**WHAT THE TASK REQUIRES**. Restate each line below word for word, skipping every picture.
****
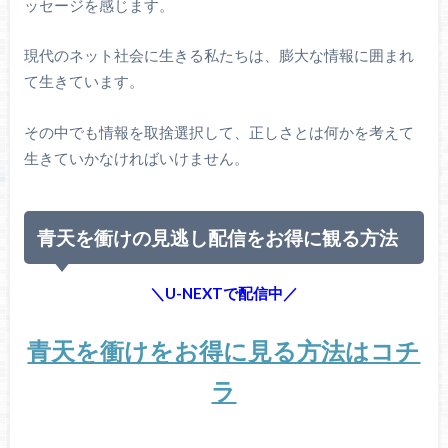
ッセージを感じます。
現代のネット社会に生きる私たちは、膨大な情報に囲まれ
て生きています。
その中でも情報を取捨選択して、正しさとは何かを考えて
生きていかなければいけません。
青天を衝けの見逃し配信をお得に観る方法
＼U-NEXTで配信中／
青天を衝けをお得に見る方法はコチ
ラ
****
**EXERCISE RESULT**.
ッセージを感じます。
現代のネット社会に生きる私たちは、膨大な情報に囲まれ
て生きています。
その中でも情報を取捨選択して、正しさとは何かを考えて
生きていかなければいけません。
青天を衝けの見逃し配信をお得に観る方法
＼U-NEXTで配信中／
青天を衝けをお得に見る方法はコチ
ラ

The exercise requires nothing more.